Final Bonus Tip: So if your Social Inhibition Mechanism has been giving you a hard time - here's your chance to make a fresh start with it. Take it on a walk and introduce yourself. Say to it - 'you know, you and I have been neighbors for a long time but I think maybe we have not understood each other so well. I think you have been trying to do me some favors that maybe I haven't appreciated so well, but I think you may not have realized exactly what I need. Take this business of meeting Attractive People of My Favorite Sex, for example. That's a good thing for me, not something I want to totally avoid. I appreciate the Protective Dating Advice, and the concern for my ego and so on, but it's not so much about always avoiding rejection as it is about...well...scoring. We need some wins as well as some 'didn't play due to nausea' items on the scorecard. Maybe if you could concentrate your efforts on preventing me from being cruel, or thoughtless or callous or idiotic or self-deluded instead of just preventing me from speaking at all - we could both benefit.
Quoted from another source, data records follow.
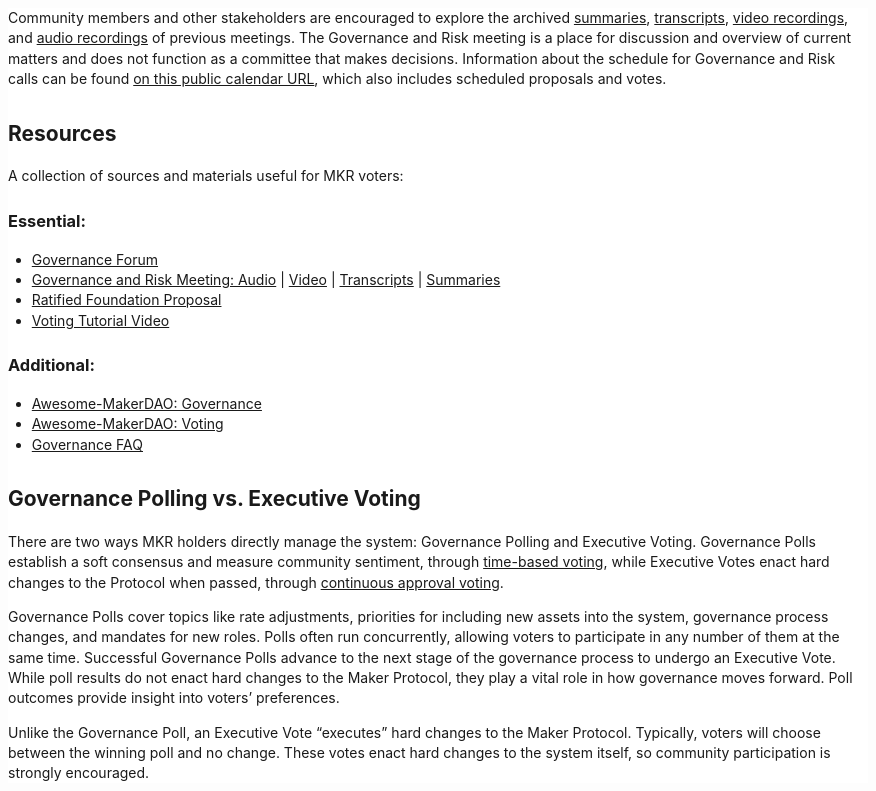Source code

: Community members and other stakeholders are encouraged to explore the archived [summaries](https://community-development.makerdao.com/governance/governance-and-risk-meetings/summaries), [transcripts](https://community-development.makerdao.com/governance/governance-and-risk-meetings/transcripts), [video recordings](https://www.youtube.com/playlist?list=PLLzkWCj8ywWNq5-90-Id6VPSsrk4OWVan), and [audio recordings](https://soundcloud.com/makerdao/sets/governance-and-risk) of previous meetings. The Governance and Risk meeting is a place for discussion and overview of current matters and does not function as a committee that makes decisions. Information about the schedule for Governance and Risk calls can be found [on this public calendar URL](https://calendar.google.com/calendar/embed?src=makerdao.com_3efhm2ghipksegl009ktniomdk%40group.calendar.google.com&ctz=America%2FNew_York), which also includes scheduled proposals and votes.

## Resources

A collection of sources and materials useful for MKR voters:

### Essential:

* [Governance Forum](https://forum.makerdao.com/c/governance)
* [Governance and Risk Meeting: Audio](https://soundcloud.com/makerdao/sets/governance-calls) \| [Video](https://www.youtube.com/playlist?list=PLLzkWCj8ywWNq5-90-Id6VPSsrk4OWVan) \| [Transcripts](https://github.com/makerdao/community/blob/master/governance/governance-and-risk-meetings/transcripts) \| [Summaries](https://github.com/makerdao/community/blob/master/governance/governance-and-risk-meetings/transcripts)
* [Ratified Foundation Proposal](https://medium.com/makerdao/foundation-proposal-v2-f10d8ee5fe8c)
* [Voting Tutorial Video](https://youtu.be/wP7DedWcEmg?list=PLLzkWCj8ywWP6yCPPm1IRKysNsrzg3LQ6)

### Additional:

* [Awesome-MakerDAO: Governance](https://github.com/makerdao/awesome-makerdao#governance)
* [Awesome-MakerDAO: Voting](https://github.com/makerdao/awesome-makerdao#voting)
* [Governance FAQ](../makerdao-mcd-faqs/faqs/governance.md)

## Governance Polling vs. Executive Voting

There are two ways MKR holders directly manage the system: Governance Polling and Executive Voting. Governance Polls establish a soft consensus and measure community sentiment, through [time-based voting](https://github.com/ryancreatescopy/community/tree/203253ec20549aa3667729d5b12a0ee7c5834bde/faqs/governance/README.md#how-long-is-the-voting-period-of-a-governance-poll), while Executive Votes enact hard changes to the Protocol when passed, through [continuous approval voting](https://github.com/ryancreatescopy/community/tree/203253ec20549aa3667729d5b12a0ee7c5834bde/faqs/governance/README.md#what-is-continuous-approval-voting).

Governance Polls cover topics like rate adjustments, priorities for including new assets into the system, governance process changes, and mandates for new roles. Polls often run concurrently, allowing voters to participate in any number of them at the same time. Successful Governance Polls advance to the next stage of the governance process to undergo an Executive Vote. While poll results do not enact hard changes to the Maker Protocol, they play a vital role in how governance moves forward. Poll outcomes provide insight into voters’ preferences.

Unlike the Governance Poll, an Executive Vote “executes” hard changes to the Maker Protocol. Typically, voters will choose between the winning poll and no change. These votes enact hard changes to the system itself, so community participation is strongly encouraged.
Your Social Inhibition Mechanism will listen to you seriously and respectfully and consider what you have said and the overall effect on your feelings it is having. And then it will decide you are probably wrong and don't really want it to change at all. So it will go back to being uptight on your behalf. And then gradually you will realize it was not really meant to shut up - you were just meant not to listen to it so hard. And gradually you will figure out how to carry on a pleasantly sarcastic sibling-like conversation with it, even while you are winging your way toward that Incredibly Attractive Other Person.

It will say - oh great, she's gorgeous and you look like Woody Allen from one of those funnier, uglier movies. What's up with your hair anyway? You do realize she'll probably hate you and you shouldn't say anything to her, right? You do realize this is an excellent time for a double espresso jolt of nervousness and fear, right? And you will reply - 'thanks for the extra shot of confidence, pal. And yes, I'm nervous, but that just makes me sharper and wittier I like to think. And listen, if you can figure out what to do about my hair, i'm all for it. But in the meantime, you are just a natural Social Inhibition feeling and I'm ignoring you. She's probably very nice.'

And your Social Inhibition Mechanism will say 'I didn't say she wasn't nice. I just said don't blow it. She's probably very nice and I don't want you to blow it. Oh and smooth down the hair at least for chrissake's so you don't injure her with it. It's sticking up like the Eiffel Tower. There, now you look fine. Well no, you don't, but you'll do. Now remember - be polite.' And you will be smoothing down your hair as you walk and life will go on and so on. And it will be giving you unsolicited advice even as you carry on an actual conversation with someone you are attracted to and you will be shaking it off and conferring with it and things will work out fine, even if it always is a little nerve-wracking dealing with Other People when something's at stake.

And after awhile, it will all become Capra-corn sentimental as you bond with your Social Inhibition Mechanism and the two of you will occasionally go to a bar together and sing songs like 'You've Got A Friend in Me' to each other. It all sounds pretty horrible, I know, but you will enjoy it.

Just another happy ending, courtesy of the pretty fucked up website.